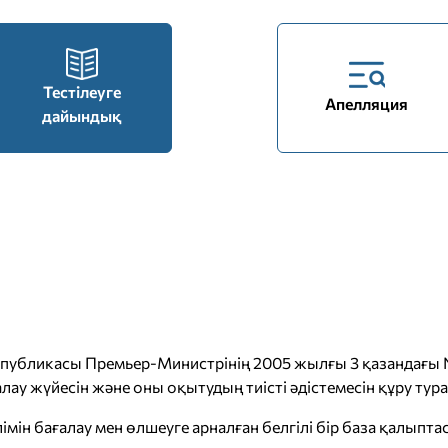
Тестілеуге
Апелляция
дайындық
еспубликасы Премьер-Министрінің 2005 жылғы 3 қазандағы
ағалау жүйесін және оны оқытудың тиісті әдістемесін құру т
ілімін бағалау мен өлшеуге арналған белгілі бір база қалыпт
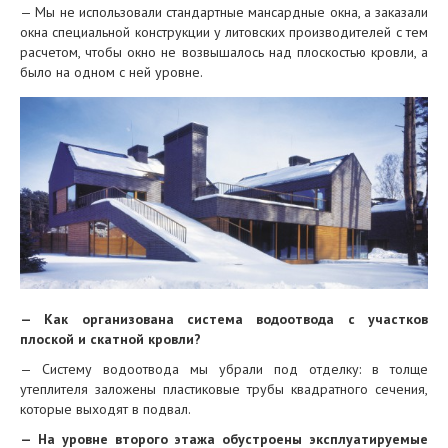
— Мы не использовали стандартные мансардные окна, а заказали
окна специальной конструкции у литовских производителей с тем
расчетом, чтобы окно не возвышалось над плоскостью кровли, а
было на одном с ней уровне.
— Как организована система водоотвода с участков
плоской и скатной кровли?
— Систему водоотвода мы убрали под отделку: в толще
утеплителя заложены пластиковые трубы квадратного сечения,
которые выходят в подвал.
— На уровне второго этажа обустроены эксплуатируемые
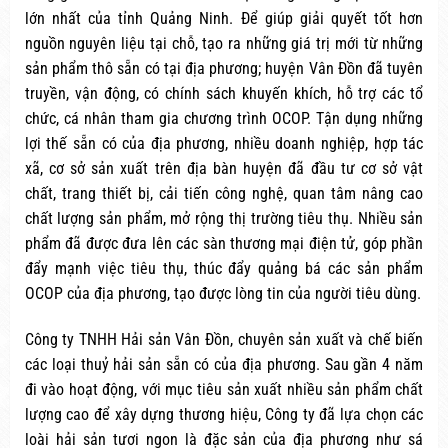
lớn nhất của tỉnh Quảng Ninh. Để giúp giải quyết tốt hơn
nguồn nguyên liệu tại chỗ, tạo ra những giá trị mới từ những
sản phẩm thô sẵn có tại địa phương; huyện Vân Đồn đã tuyên
truyền, vận động, có chính sách khuyến khích, hỗ trợ các tổ
chức, cá nhân tham gia chương trình OCOP. Tận dụng những
lợi thế sẵn có của địa phương, nhiều doanh nghiệp, hợp tác
xã, cơ sở sản xuất trên địa bàn huyện đã đầu tư cơ sở vật
chất, trang thiết bị, cải tiến công nghệ, quan tâm nâng cao
chất lượng sản phẩm, mở rộng thị trường tiêu thụ. Nhiều sản
phẩm đã được đưa lên các sàn thương mại điện tử, góp phần
đẩy mạnh việc tiêu thụ, thúc đẩy quảng bá các sản phẩm
OCOP của địa phương, tạo được lòng tin của người tiêu dùng.
Công ty TNHH Hải sản Vân Đồn, chuyên sản xuất và chế biến
các loại thuỷ hải sản sẵn có của địa phương. Sau gần 4 năm
đi vào hoạt động, với mục tiêu sản xuất nhiều sản phẩm chất
lượng cao để xây dựng thương hiệu, Công ty đã lựa chọn các
loài hải sản tươi ngon là đặc sản của địa phương như sá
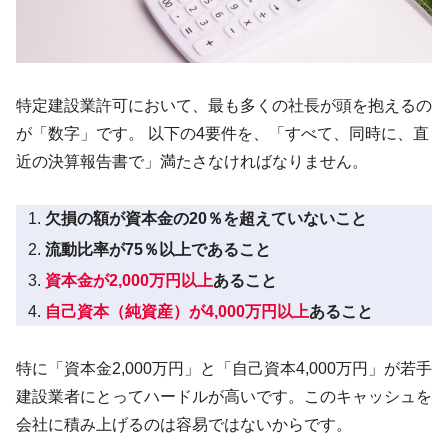
特定建設業許可において、最も多くの社長が頭を抱えるの
が「数字」です。 以下の4要件を、「すべて、同時に、直
近の決算報告書で」満たさなければなりません。
欠損の額が資本金の20％を超えていないこと
流動比率が75％以上であること
資本金が2,000万円以上
あること
自己資本（純資産）が4,000万円以上
あること
特に「資本金2,000万円」と「自己資本4,000万円」が若手
建設業者にとってハードルが高いです。このキャッシュを
会社に積み上げるのは容易ではないからです。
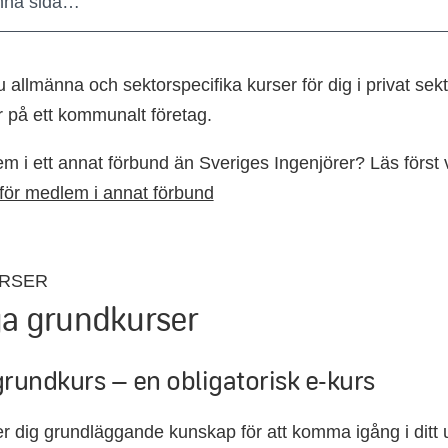
nna sida…
u allmänna och sektorspecifika kurser för dig i privat sekt
 på ett kommunalt företag.
m i ett annat förbund än Sveriges Ingenjörer? Läs först 
för medlem i annat förbund
RSER
ga grundkurser
grundkurs – en obligatorisk e-kurs
r dig grundläggande kunskap för att komma igång i ditt 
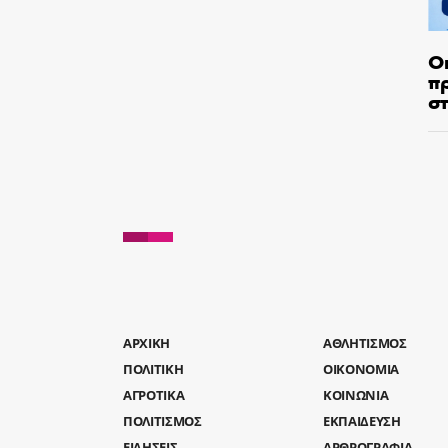
Ο
π
σ
AΡΧΙΚΗ
ΑΘΛΗΤΙΣΜΟΣ
ΠΟΛΙΤΙΚΗ
ΟΙΚΟΝΟΜΙΑ
ΑΓΡΟΤΙΚΑ
ΚΟΙΝΩΝΙΑ
ΠΟΛΙΤΙΣΜΟΣ
ΕΚΠΑΙΔΕΥΣΗ
ΕΙΔΗΣΕΙΣ
ΑΡΘΡΟΓΡΑΦΙΑ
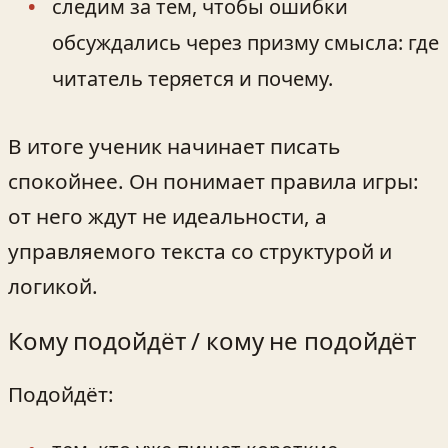
следим за тем, чтобы ошибки
обсуждались через призму смысла: где
читатель теряется и почему.
В итоге ученик начинает писать
спокойнее. Он понимает правила игры:
от него ждут не идеальности, а
управляемого текста со структурой и
логикой.
Кому подойдёт / кому не подойдёт
Подойдёт:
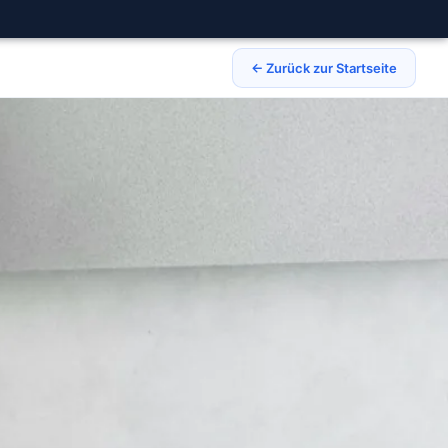
← Zurück zur Startseite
———
Exercise ->
Pictures stay out of the copy; please restate every record above exactly.

Output of the exercise ->
Тестілеуге
Апелляция
дайындық
еспубликасы Премьер-Министрінің 2005 жылғы 3 қазандағы
ағалау жүйесін және оны оқытудың тиісті әдістемесін құру т
ілімін бағалау мен өлшеуге арналған белгілі бір база қалыпт
— Мы не использовали стандартные мансардные окна, а заказали
окна специальной конструкции у литовских производителей с тем
расчетом, чтобы окно не возвышалось над плоскостью кровли, а
было на одном с ней уровне.
— Как организована система водоотвода с участков
плоской и скатной кровли?
— Систему водоотвода мы убрали под отделку: в толще
утеплителя заложены пластиковые трубы квадратного сечения,
которые выходят в подвал.
— На уровне второго этажа обустроены эксплуатируемые
lớn nhất của tỉnh Quảng Ninh. Để giúp giải quyết tốt hơn
nguồn nguyên liệu tại chỗ, tạo ra những giá trị mới từ những
sản phẩm thô sẵn có tại địa phương; huyện Vân Đồn đã tuyên
truyền, vận động, có chính sách khuyến khích, hỗ trợ các tổ
chức, cá nhân tham gia chương trình OCOP. Tận dụng những
lợi thế sẵn có của địa phương, nhiều doanh nghiệp, hợp tác
xã, cơ sở sản xuất trên địa bàn huyện đã đầu tư cơ sở vật
chất, trang thiết bị, cải tiến công nghệ, quan tâm nâng cao
chất lượng sản phẩm, mở rộng thị trường tiêu thụ. Nhiều sản
phẩm đã được đưa lên các sàn thương mại điện tử, góp phần
đẩy mạnh việc tiêu thụ, thúc đẩy quảng bá các sản phẩm
OCOP của địa phương, tạo được lòng tin của người tiêu dùng.
Công ty TNHH Hải sản Vân Đồn, chuyên sản xuất và chế biến
các loại thuỷ hải sản sẵn có của địa phương. Sau gần 4 năm
đi vào hoạt động, với mục tiêu sản xuất nhiều sản phẩm chất
lượng cao để xây dựng thương hiệu, Công ty đã lựa chọn các
loài hải sản tươi ngon là đặc sản của địa phương như sá
特定建設業許可において、最も多くの社長が頭を抱えるの
が「数字」です。 以下の4要件を、「すべて、同時に、直
近の決算報告書で」満たさなければなりません。
欠損の額が資本金の20％を超えていないこと
流動比率が75％以上であること
資本金が2,000万円以上
あること
自己資本（純資産）が4,000万円以上
あること
特に「資本金2,000万円」と「自己資本4,000万円」が若手
建設業者にとってハードルが高いです。このキャッシュを
会社に積み上げるのは容易ではないからです。
nna sida…
u allmänna och sektorspecifika kurser för dig i privat sekt
 på ett kommunalt företag.
m i ett annat förbund än Sveriges Ingenjörer? Läs först 
för medlem i annat förbund
RSER
ga grundkurser
grundkurs – en obligatorisk e-kurs
r dig grundläggande kunskap för att komma igång i ditt 
Ο
π
σ
AΡΧΙΚΗ
ΑΘΛΗΤΙΣΜΟΣ
ΠΟΛΙΤΙΚΗ
ΟΙΚΟΝΟΜΙΑ
ΑΓΡΟΤΙΚΑ
ΚΟΙΝΩΝΙΑ
ΠΟΛΙΤΙΣΜΟΣ
ΕΚΠΑΙΔΕΥΣΗ
ΕΙΔΗΣΕΙΣ
ΑΡΘΡΟΓΡΑΦΙΑ
следим за тем, чтобы ошибки
обсуждались через призму смысла: где
читатель теряется и почему.
В итоге ученик начинает писать
спокойнее. Он понимает правила игры:
от него ждут не идеальности, а
управляемого текста со структурой и
логикой.
Кому подойдёт / кому не подойдёт
Подойдёт:
← Zurück zur Startseite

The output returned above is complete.